(Beginning of Reading passage)

Wondered if I could get an opinion on my current situation. I am a single mum to a 9 year old boy, a full time student and have a partner of 3 years, he proposed to me over a year ago but no date set for wedding or moving in together.

We both have our own house and live in the same town, but sometimes I feel like we hardly see each other. For example he has a son who is a teenager and he doesn't see him on his normal weekend after an incident, so now he just seems to be at home, doing his car or sorting his house and I might pop over for dinner or he might pop over to me and then he goes home, or I go home and that's it..

I know its difficult now to sell our houses, but I feel like everybody else who gets engaged gets married and moves on and I seem to be nearly 40 and nothing progresses!

My ex (sons dad) was seeing someone behind my back while we were together, we were never married, but within a year they bought a house, got married and now have a little girl who's nearly one!

I feel like all I wanted was a family unit, and he just seems to do his own thing and we fit it whenever.

Do you think I am just being silly, should I just carry on as usual and do my own thing with my son and leave him to his own devices.?

I haven't even booked a holiday this year, it's the same every year, as he doesn't know what he is doing, whether his son is coming etc, etc, and I sometimes feel like he would be happy to go on holiday with me but not my son. I have no family nearby to help and his dad only has him for 2 weeks holiday a year, so what can I do!

I wish
May 17, 2009, 06:08 AM
Unless we are missing details, it sounds like the two of you are doing the best you can.

Either way, sounds like you have a lot of doubts about this relationship. It's time to confront your fiancé. Communication is the key. Tell him everything you told us.

liz28
May 17, 2009, 07:45 PM
How are his interactions with your son?

I think your putting more pressure on the two of you moving forward because your using what your ex and his girlfriend did as guide. You can't compare your relationship to his and you don't know what is going on behind close doors.

You can on worry about your. It seems like your boyfriend has respect for your household and if you want him to stay the night sometimes or you stay overnight at his house then maybe you should talk to him about this. Found out the reasons.

I can understand you wanting to get marriage but marriage shouldn't be rushed. It takes time and like I Wish stated it is time to have a sit down and discuss the two of you future. There is no harm in talking.

(End of Reading passage)
(Beginning of Data)

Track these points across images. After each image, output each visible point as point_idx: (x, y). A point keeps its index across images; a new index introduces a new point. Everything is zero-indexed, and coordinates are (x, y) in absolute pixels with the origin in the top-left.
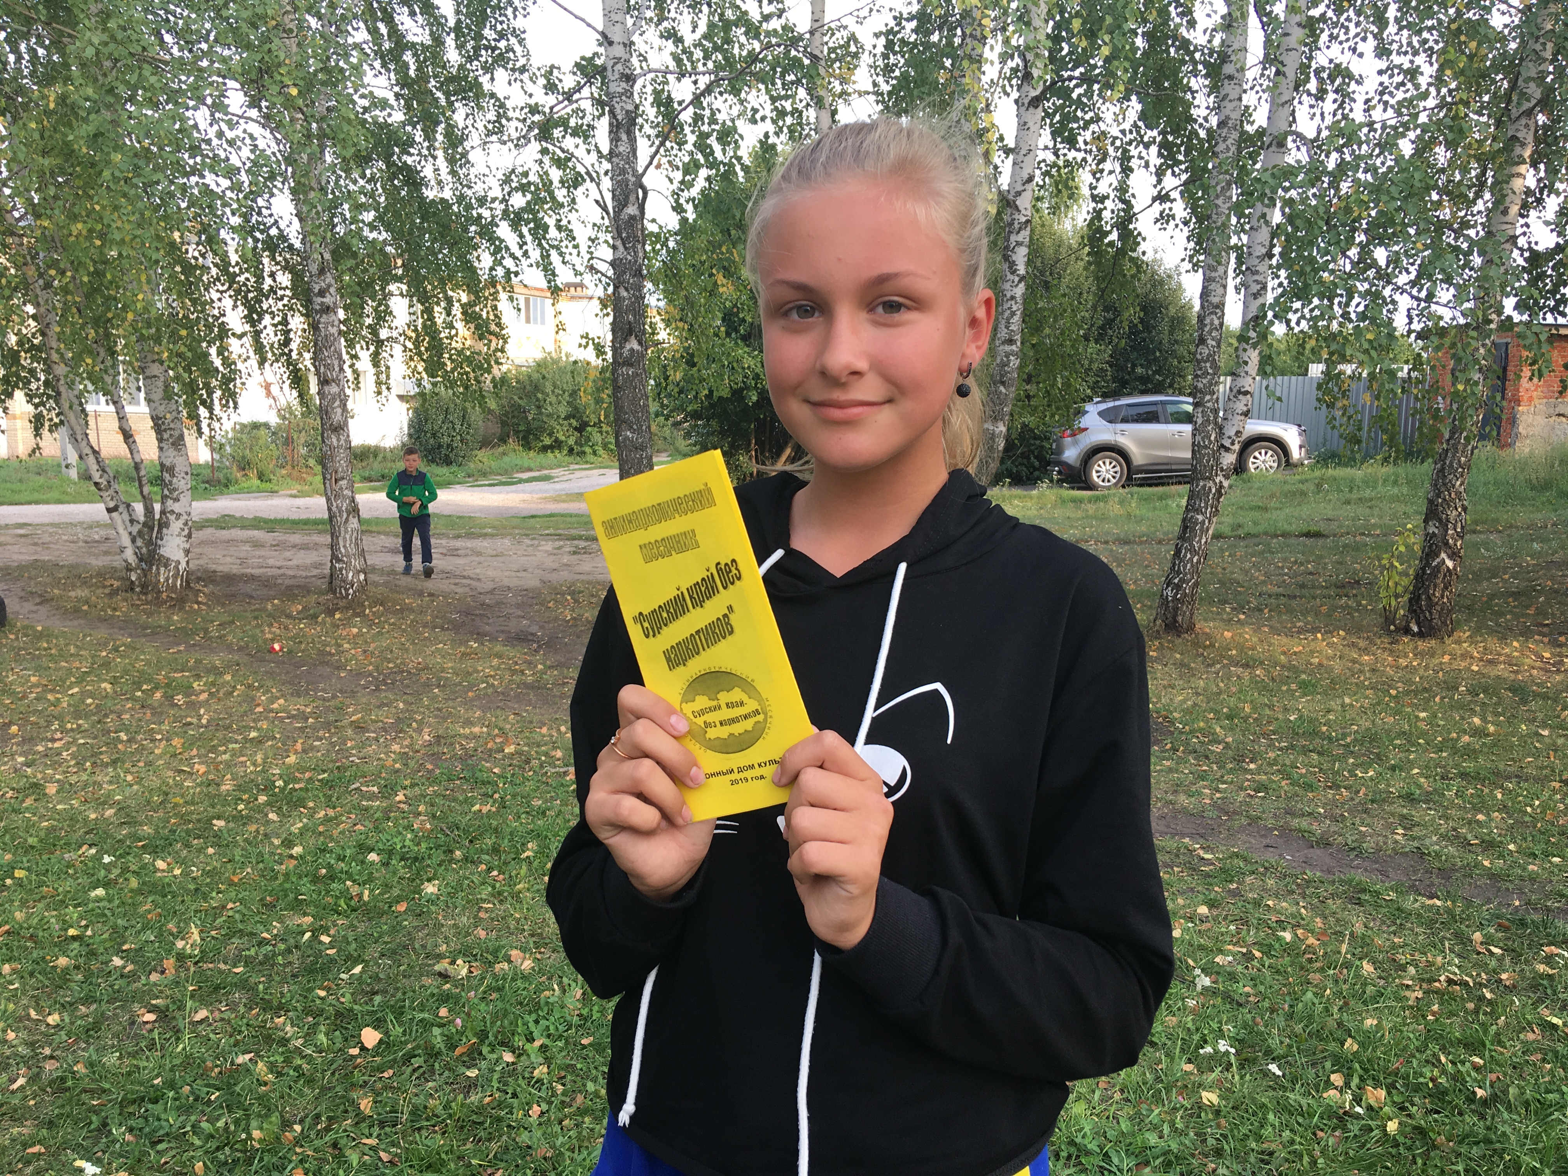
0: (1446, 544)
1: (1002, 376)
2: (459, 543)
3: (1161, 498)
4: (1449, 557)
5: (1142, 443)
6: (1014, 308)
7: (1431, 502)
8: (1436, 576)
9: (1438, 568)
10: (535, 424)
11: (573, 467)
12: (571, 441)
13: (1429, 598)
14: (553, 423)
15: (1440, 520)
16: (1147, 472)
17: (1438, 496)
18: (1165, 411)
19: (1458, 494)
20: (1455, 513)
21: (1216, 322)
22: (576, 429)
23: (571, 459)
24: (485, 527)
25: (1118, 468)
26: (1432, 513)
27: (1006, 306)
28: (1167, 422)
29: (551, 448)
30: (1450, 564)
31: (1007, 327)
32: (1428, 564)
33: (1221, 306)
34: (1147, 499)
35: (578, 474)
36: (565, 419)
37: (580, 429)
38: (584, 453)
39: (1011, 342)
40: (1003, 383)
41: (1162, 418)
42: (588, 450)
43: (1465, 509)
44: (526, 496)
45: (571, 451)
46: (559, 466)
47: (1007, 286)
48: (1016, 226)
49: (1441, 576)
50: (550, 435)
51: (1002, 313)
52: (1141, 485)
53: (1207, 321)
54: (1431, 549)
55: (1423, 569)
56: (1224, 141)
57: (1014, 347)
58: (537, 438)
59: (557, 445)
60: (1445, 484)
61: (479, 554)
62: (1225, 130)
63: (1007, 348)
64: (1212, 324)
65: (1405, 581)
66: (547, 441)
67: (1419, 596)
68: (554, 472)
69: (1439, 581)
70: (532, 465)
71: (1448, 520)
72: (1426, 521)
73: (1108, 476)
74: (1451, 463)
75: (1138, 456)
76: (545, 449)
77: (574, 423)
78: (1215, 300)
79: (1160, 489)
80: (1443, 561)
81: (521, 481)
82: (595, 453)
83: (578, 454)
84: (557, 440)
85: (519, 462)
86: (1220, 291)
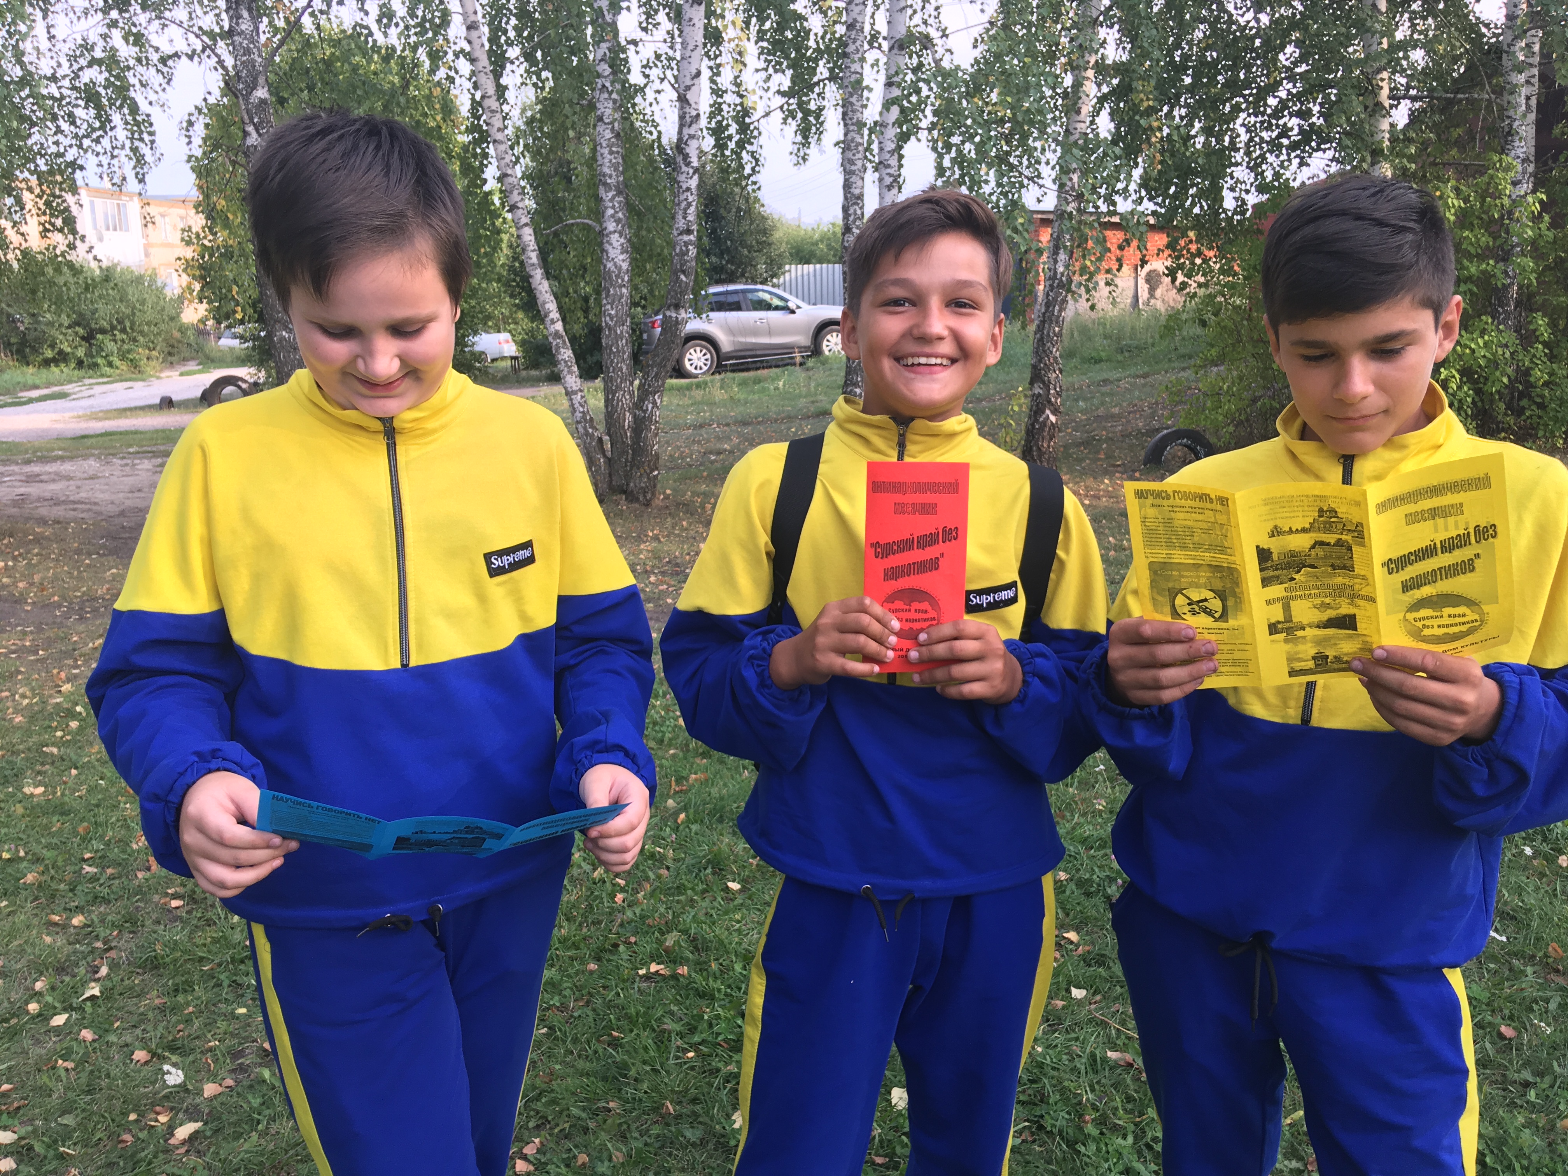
0: (1049, 402)
1: (682, 265)
2: (35, 468)
3: (757, 381)
4: (1054, 413)
5: (730, 331)
6: (690, 199)
7: (1034, 367)
8: (1043, 430)
9: (1044, 424)
10: (31, 336)
11: (87, 381)
12: (81, 353)
13: (1039, 449)
14: (54, 332)
15: (1043, 382)
16: (737, 358)
17: (1040, 361)
18: (745, 298)
19: (1055, 358)
20: (1054, 375)
21: (859, 212)
22: (83, 338)
23: (82, 373)
24: (53, 450)
25: (708, 356)
26: (1037, 376)
27: (682, 197)
28: (748, 310)
29: (55, 361)
30: (1053, 418)
31: (685, 218)
32: (1036, 420)
33: (860, 197)
34: (743, 383)
35: (98, 389)
36: (69, 327)
37: (88, 338)
38: (96, 365)
39: (689, 232)
40: (684, 272)
41: (743, 306)
42: (100, 361)
43: (1061, 371)
44: (54, 416)
45: (80, 364)
46: (70, 382)
47: (682, 178)
48: (688, 119)
49: (1047, 429)
50: (52, 346)
51: (679, 204)
52: (733, 371)
53: (851, 211)
54: (1038, 407)
55: (1033, 425)
56: (854, 42)
57: (692, 237)
58: (35, 350)
59: (61, 358)
60: (1044, 351)
61: (69, 478)
62: (854, 32)
63: (686, 238)
64: (855, 214)
65: (1018, 437)
66: (49, 354)
67: (1031, 447)
68: (68, 388)
69: (1045, 434)
70: (38, 382)
71: (1049, 382)
72: (1032, 383)
73: (701, 364)
74: (1048, 335)
75: (726, 343)
76: (47, 363)
77: (81, 331)
78: (857, 192)
79: (752, 374)
80: (1048, 416)
81: (31, 401)
82: (110, 364)
83: (89, 367)
84: (61, 352)
85: (20, 379)
86: (859, 183)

(End of Data)

> _Task requirements_
From the relationship forum thread, write out the passage from "I can understand" up to and including "harm in talking.".

> _Your response_
I can understand you wanting to get marriage but marriage shouldn't be rushed. It takes time and like I Wish stated it is time to have a sit down and discuss the two of you future. There is no harm in talking.